The former escorts, gay adult producers and website entrepreneurs were both sentenced to life in prison for the January 2007 murder of Cobra Video producer Bryan Kocis. They were arrested in May 2007 and formally charged two months later.
"It was a very expensive prosecution," district attorney Jacqueline Musto Carroll told the Times Leader newspaper.
"We have to do these cases just right because we have the burden of proof. With that being said, we kept the cost as manageable as possible."
Prosecution costs included "transportation, lodging and meal expenses for witnesses residing out of Pennsylvania, in addition to a number of exhibits presented to the jury during Cuadra's trial."
According to media reports, county commissioners allotted additional funds to the district attorney's office to offset the trial's ballooning price tag.

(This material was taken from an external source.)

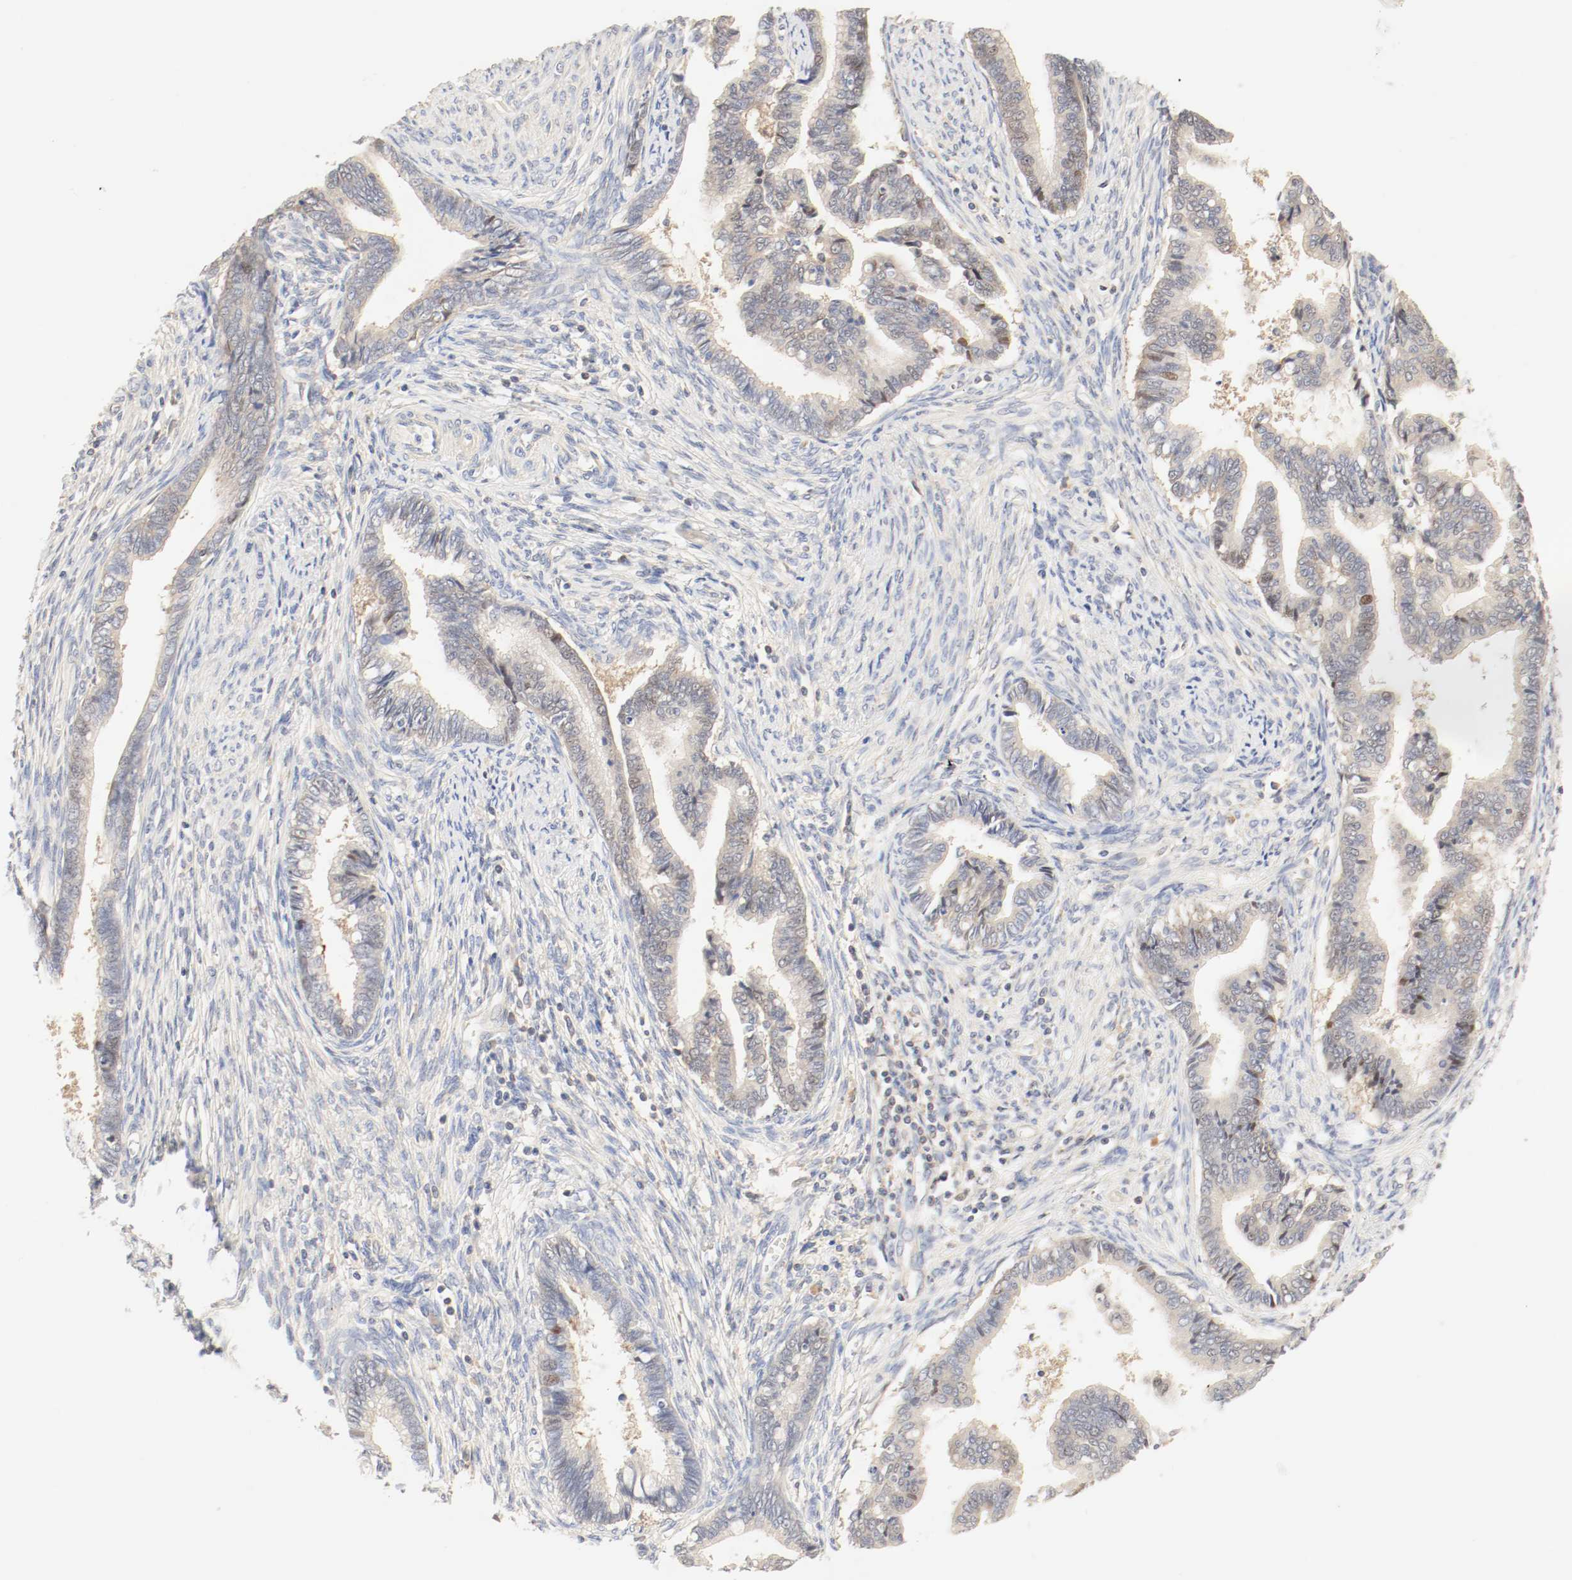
{"staining": {"intensity": "weak", "quantity": ">75%", "location": "cytoplasmic/membranous"}, "tissue": "cervical cancer", "cell_type": "Tumor cells", "image_type": "cancer", "snomed": [{"axis": "morphology", "description": "Adenocarcinoma, NOS"}, {"axis": "topography", "description": "Cervix"}], "caption": "Adenocarcinoma (cervical) stained for a protein exhibits weak cytoplasmic/membranous positivity in tumor cells.", "gene": "GIT1", "patient": {"sex": "female", "age": 44}}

In related news, Judge Peter Paul Olszewski Jr. on Monday signed an order directing Cuadra to pay more than $3000 in restitution to the Kocis estate, according to a newspaper report. The money will cover, in part, Kocis' funeral expenses.
Several jurors in the Cuadra trial have spoken to local media about the case. He avoided the death penalty because the twelve jurors "could not unanimously decide whether Cuadra was the killer or the accomplice," reports the Citizen's Voice newspaper. "No one knows who did the actual deed of slashing the man's throat," juror Ellen Matulis said. She was among the four jurors who believed Cuadra could have been an accomplice to Kerekes and not the actual killer.
"I'd be a liar if I said voices weren't raised. Obviously, if you got people who want a death penalty, it gets tense," she said. "We carried a person's life in our hands."
Matulis said the jurors have been altered by the trial. "The shock of actually seeing some of this, it was mind blogging — seeing a burnt corpse, a heart cut with stab wounds… My life was changed and I wasn't the criminal."
Fellow juror Daniel Austin said Cuadra sealed his own fate when he took the stand to testify in his own defense.
"He shot himself in the foot with the different lies," Austin said. "In my eyes, Harlow definitely was the one who did the actual killing. He placed himself in the house, he described it. All reasonable doubt, as far as him being an accomplice, went out the window when he opened his mouth."